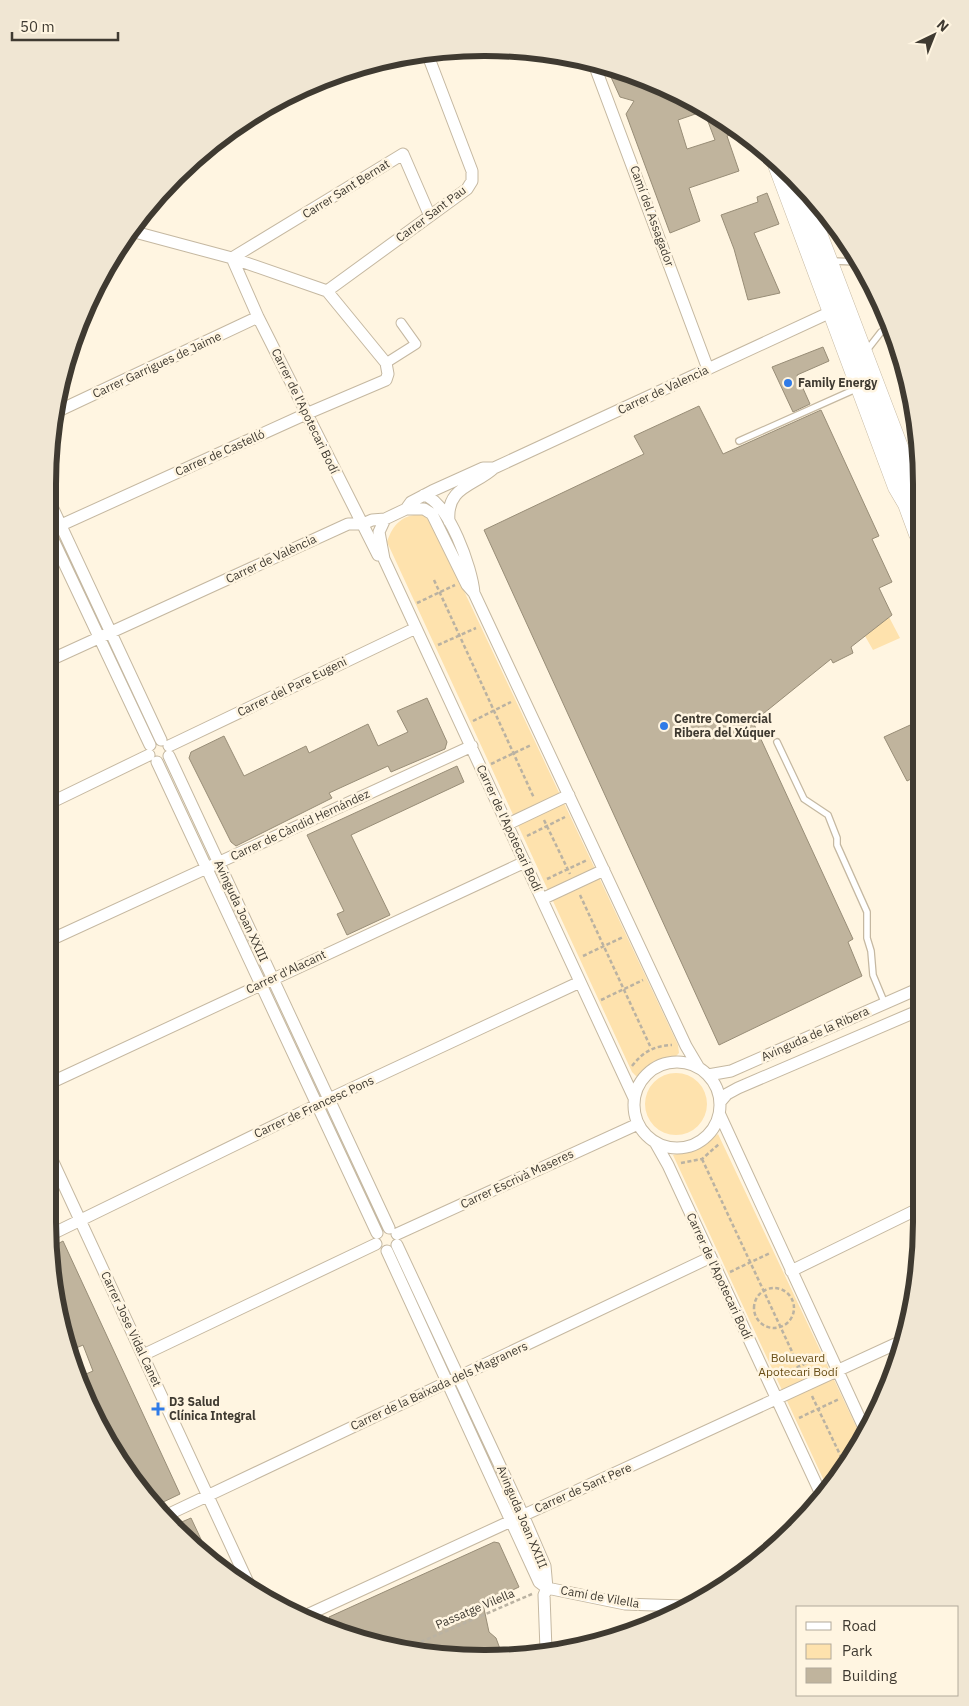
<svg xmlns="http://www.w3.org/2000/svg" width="969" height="1706" font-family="'IBM Plex Sans',sans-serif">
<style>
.green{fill:#fee2ad}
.building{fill:#c0b49d;stroke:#988d77;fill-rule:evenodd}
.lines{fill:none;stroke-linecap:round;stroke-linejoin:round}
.service-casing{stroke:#c5b8a1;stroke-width:8}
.pedestrian-casing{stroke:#c5b8a1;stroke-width:11}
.minor-casing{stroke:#c5b8a1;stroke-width:13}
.primary-casing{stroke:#c5b8a1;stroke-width:19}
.path{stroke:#bab2a2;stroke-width:2.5;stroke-dasharray:4 2.5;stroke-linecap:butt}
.service{stroke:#fff;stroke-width:5.5}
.pedestrian{stroke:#fff;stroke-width:9}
.minor{stroke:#fff;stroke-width:11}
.primary{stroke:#fff;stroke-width:18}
.poi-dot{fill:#307be7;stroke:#fff5e1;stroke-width:2}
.labels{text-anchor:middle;stroke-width:5;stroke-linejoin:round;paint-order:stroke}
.street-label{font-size:12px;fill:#3f3a31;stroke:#fff5e1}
.poi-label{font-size:12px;font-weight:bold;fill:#3f3a31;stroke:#fff5e1;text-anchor:start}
.park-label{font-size:12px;fill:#694f17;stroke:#fff5e1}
.rim{fill:none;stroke:#3f3a31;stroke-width:6}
</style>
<rect width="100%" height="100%" fill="#fff5e1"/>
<!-- green -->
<path class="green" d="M422 514 432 523 678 1045 679 1053 676 1056 654 1061 637 1077 632 1072 387 542C393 524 402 515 422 514Z
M889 617 900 638 873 650 865 636Z
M645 1104a31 31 0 1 1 62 0a31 31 0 1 1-62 0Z
M718 1134 863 1441 826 1485 673 1155 698 1149Z"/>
<!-- building -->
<path class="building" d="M606 66 625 71 703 106 737 132 727 136 739 171 689 188 700 221 670 233 626 114 634 101 620 97ZM704 111 715 140 687 149 678 120Z
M767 193 779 224 754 233 780 293 748 300 734 249 721 215 758 202 757 197Z
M823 347 829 361 797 375 810 404 793 412 772 367Z
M699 406 723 454 821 410 879 536 872 539 892 582 879 588 892 615 851 647 853 653 833 663 831 659 753 722 853 939 848 942 862 976 719 1045 484 530 644 454 634 436Z
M427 698 447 742 445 749 391 772 388 766 329 793 332 798 236 846 231 842 189 758 191 752 224 736 244 776 306 746 309 753 368 724 378 746 408 732 397 711Z
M919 721V775L907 781 884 737Z
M457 766 464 782 351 835 390 915 347 935 337 914 344 911 307 835Z
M63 1241 180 1494 157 1505 138 1487 79 1377 93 1371 83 1345 74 1349 72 1346H68L62 1309 66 1307 60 1295 52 1247Z
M191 1518 207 1552 177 1524Z
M494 1542 499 1543 519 1587 483 1604 489 1632 496 1638 503 1657 371 1644 347 1632 343 1625 337 1628 334 1627 329 1617Z"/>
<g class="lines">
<defs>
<path id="service" d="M833 261 858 262
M867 350 881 332 891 329
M739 441 858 388
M777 742 804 799 828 815 837 838V845L867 912V938L871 951 873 975 885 1004"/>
<path id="pedestrian" d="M386 363 416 344 401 323"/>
<path id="minor" d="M594 64 708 369
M327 291 467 189 472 181V171L427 53
M56 412 258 317
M424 495C449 503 472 568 474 593
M48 498 161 740
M406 509H424L432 514 467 585 474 593 686 1046 699 1068
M385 519 379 532 384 559 634 1098
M449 521C446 486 475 486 494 468L833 311
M48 529 150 745
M48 531 306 414 386 380 388 374 386 363 327 291 232 258 131 231
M378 555 258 317 232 258 403 154 429 214
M48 661 348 524H363L372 520 385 519 406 509 411 502 432 491 483 468H494
M169 746 416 628
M169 756 389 1228
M157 762 377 1233
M48 804 149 755
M508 824 569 795
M542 899 604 870
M48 941 472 746
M634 1105a43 43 0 1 1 86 0a43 43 0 1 1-86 0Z
M708 1075 731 1071 920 988
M48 1084 525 862
M721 1101 727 1094 738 1088 920 1010
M720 1115 866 1432
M655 1142 668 1165 820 1492
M48 1151 251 1589
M397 1234 638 1124
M50 1235 329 1099 580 982
M397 1245 523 1515 545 1566 547 1588
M387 1251 539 1582 547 1588 625 1604 682 1606
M791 1271 920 1208
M143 1355 376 1244
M167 1515 711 1257
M307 1615 904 1340
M546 1650 544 1595 547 1588"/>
<path id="primary" d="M776 162 897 487 907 504 918 534
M798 181 918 497"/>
</defs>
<!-- service casing -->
<use href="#service" class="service-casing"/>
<!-- pedestrian casing -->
<use href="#pedestrian" class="pedestrian-casing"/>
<!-- minor casing -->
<use href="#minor" class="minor-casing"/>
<!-- primary casing -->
<use href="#primary" class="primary-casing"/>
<!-- path -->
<path class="path" d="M434 580 534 798
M417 603 455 585
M438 645 476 628
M473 721 511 702
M491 764 531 745
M544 820 570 874
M527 836 565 817
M547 879 587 860
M580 895 651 1048
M583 956 623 937
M601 1000 643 980
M632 1066C643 1052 653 1046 672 1045
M702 1159 802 1373
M681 1163 702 1159 719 1144
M730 1272 770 1253
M754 1308a20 20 0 1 1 40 0a20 20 0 1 1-40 0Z
M779 1376 819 1357
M812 1396 844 1463
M799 1418 839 1399
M409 1647 532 1594"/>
<!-- service -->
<use href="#service" class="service"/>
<!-- pedestrian -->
<use href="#pedestrian" class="pedestrian"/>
<!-- minor -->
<use href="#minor" class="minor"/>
<!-- primary -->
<use href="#primary" class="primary"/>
</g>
<!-- markers -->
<g class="poi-dot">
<circle cx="788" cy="383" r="5"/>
<circle cx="664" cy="726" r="5"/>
<path d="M155.5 1401.5h5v5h5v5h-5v5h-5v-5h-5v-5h5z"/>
</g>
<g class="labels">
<!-- street labels -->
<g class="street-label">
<text transform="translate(346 189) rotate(-32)" y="4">Carrer Sant Bernat</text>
<text transform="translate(431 214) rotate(-37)" y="4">Carrer Sant Pau</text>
<text transform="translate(652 216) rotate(70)" y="4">Camí del Assagador</text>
<text transform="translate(157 365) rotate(-25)" y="4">Carrer Garrigues de Jaime</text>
<text transform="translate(663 390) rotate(-25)" y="4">Carrer de Valencia</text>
<text transform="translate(305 411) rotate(64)" y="4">Carrer de l'Apotecari Bodí</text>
<text transform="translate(220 453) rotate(-24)" y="4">Carrer de Castelló</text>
<text transform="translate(271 559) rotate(-25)" y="4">Carrer de València</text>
<text transform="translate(292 687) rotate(-26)" y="4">Carrer del Pare Eugeni</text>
<text transform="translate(300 825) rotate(-25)" y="4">Carrer de Càndid Hernández</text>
<text transform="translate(509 828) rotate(65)" y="4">Carrer de l'Apotecari Bodí</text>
<text transform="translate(241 911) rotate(65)" y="4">Avinguda Joan XXIII</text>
<text transform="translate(286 972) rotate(-25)" y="4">Carrer d'Alacant</text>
<text transform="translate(815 1034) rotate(-24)" y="4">Avinguda de la Ribera</text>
<text transform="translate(314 1107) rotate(-25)" y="4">Carrer de Francesc Pons</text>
<text transform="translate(517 1179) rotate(-25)" y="4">Carrer Escrivà Maseres</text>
<text transform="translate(719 1276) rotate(65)" y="4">Carrer de l'Apotecari Bodí</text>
<text transform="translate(131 1329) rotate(65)" y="4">Carrer Jose Vidal Canet</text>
<text transform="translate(439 1386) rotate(-25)" y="4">Carrer de la Baixada dels Magraners</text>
<text transform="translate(583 1488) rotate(-24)" y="4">Carrer de Sant Pere</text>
<text transform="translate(522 1517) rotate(67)" y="4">Avinguda Joan XXIII</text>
<text transform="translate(600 1597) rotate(10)" y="4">Camí de Vilella</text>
<text transform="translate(475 1609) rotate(-23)" y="4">Passatge Vilella</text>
</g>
<!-- poi labels -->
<g class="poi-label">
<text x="798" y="387">Family Energy</text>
<text x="674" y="723">Centre Comercial<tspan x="674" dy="14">Ribera del Xúquer</tspan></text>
<text x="169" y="1406">D3 Salud<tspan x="169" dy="14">Clínica Integral</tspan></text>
</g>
<!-- park labels -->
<g class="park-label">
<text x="798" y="1362">Boluevard<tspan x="798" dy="14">Apotecari Bodí</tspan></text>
</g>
</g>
<!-- crop -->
<path d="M0 0H969V1706H0ZM484 56H485A428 428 0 0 1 913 484V1222A428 428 0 0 1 485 1650H484A428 428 0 0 1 56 1222V484A428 428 0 0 1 484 56Z" fill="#f0e6d3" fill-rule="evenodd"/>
<path class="rim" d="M484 56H485A428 428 0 0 1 913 484V1222A428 428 0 0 1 485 1650H484A428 428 0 0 1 56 1222V484A428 428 0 0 1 484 56Z"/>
<!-- legend -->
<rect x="796" y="1606" width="162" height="90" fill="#fff5e1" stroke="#b2aa9b"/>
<rect x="806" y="1622" width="25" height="8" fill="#ffffff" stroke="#b2aa9b"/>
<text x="842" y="1631" font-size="15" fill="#3f3a31">Road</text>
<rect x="806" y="1644" width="25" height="15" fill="#fee2ad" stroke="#b2aa9b"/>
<text x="842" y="1656" font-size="15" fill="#3f3a31">Park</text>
<rect x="806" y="1668" width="25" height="15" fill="#c0b49d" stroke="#b2aa9b"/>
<text x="842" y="1681" font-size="15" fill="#3f3a31">Building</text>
<!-- north arrow -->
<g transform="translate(934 35) rotate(43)" stroke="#fff5e1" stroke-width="4" paint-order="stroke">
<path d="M0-4L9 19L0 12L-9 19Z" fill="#3f3a31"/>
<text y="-8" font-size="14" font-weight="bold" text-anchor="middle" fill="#3f3a31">N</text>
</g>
<!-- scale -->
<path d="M12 32v8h106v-8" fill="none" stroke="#3f3a31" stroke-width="2.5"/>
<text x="20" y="32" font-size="15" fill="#3f3a31" stroke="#fff5e1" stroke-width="4" paint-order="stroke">50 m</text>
</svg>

§ §

Exercise brief> Only the number is needed here: how many lines of the listing include "linecap"?

Written solution> 2